[Work instruction]:
Since only part of the material below is wanted, output exactly the lines from the one with "left eye: (401, 89)" up to and including the one with "left eye: (927, 729)".

※ ※ ※

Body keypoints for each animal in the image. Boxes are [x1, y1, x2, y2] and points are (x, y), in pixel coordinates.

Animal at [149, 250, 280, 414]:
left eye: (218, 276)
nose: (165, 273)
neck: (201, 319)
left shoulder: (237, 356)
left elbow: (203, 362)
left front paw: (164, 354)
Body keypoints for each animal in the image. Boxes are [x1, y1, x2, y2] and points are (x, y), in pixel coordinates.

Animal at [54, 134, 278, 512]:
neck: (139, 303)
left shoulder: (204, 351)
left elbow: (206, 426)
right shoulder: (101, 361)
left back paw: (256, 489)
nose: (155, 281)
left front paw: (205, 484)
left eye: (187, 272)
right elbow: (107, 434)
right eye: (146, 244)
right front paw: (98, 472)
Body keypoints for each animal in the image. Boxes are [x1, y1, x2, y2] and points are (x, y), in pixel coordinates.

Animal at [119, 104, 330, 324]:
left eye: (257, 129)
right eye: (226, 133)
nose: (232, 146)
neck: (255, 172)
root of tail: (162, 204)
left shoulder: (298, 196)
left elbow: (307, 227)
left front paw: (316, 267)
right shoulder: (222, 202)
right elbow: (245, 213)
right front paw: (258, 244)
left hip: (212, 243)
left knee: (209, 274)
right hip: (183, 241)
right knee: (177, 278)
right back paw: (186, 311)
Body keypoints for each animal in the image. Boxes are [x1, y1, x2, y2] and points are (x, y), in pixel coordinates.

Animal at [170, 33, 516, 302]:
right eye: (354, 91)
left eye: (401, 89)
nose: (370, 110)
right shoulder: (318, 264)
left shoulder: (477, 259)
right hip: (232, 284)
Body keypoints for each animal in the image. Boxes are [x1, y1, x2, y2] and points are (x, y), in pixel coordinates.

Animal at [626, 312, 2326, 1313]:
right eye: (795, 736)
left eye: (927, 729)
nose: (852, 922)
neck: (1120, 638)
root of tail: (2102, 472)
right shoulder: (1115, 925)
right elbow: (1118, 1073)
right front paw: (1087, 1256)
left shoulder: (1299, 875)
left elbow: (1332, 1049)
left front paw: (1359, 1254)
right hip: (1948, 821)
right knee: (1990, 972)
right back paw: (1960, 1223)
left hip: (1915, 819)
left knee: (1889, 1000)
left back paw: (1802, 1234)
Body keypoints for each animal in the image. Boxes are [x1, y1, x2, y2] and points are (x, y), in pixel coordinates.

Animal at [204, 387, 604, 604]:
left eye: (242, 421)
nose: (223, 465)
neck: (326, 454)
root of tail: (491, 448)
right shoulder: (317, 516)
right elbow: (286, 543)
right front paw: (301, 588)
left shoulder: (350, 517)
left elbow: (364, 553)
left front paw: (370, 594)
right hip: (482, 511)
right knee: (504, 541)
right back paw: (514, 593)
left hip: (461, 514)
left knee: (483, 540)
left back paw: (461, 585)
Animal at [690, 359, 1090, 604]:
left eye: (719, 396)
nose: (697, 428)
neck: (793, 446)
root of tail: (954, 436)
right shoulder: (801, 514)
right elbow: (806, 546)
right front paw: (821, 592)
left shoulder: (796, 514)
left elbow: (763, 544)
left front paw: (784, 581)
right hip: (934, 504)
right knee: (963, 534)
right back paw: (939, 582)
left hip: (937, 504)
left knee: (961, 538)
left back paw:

※ ※ ※

[Solution to this task]:
left eye: (401, 89)
nose: (370, 110)
right shoulder: (318, 264)
left shoulder: (477, 259)
right hip: (232, 284)
Body keypoints for each animal in the image. Boxes are [x1, y1, x2, y2] and points are (x, y), in pixel coordinates.

Animal at [626, 312, 2326, 1313]:
right eye: (795, 736)
left eye: (927, 729)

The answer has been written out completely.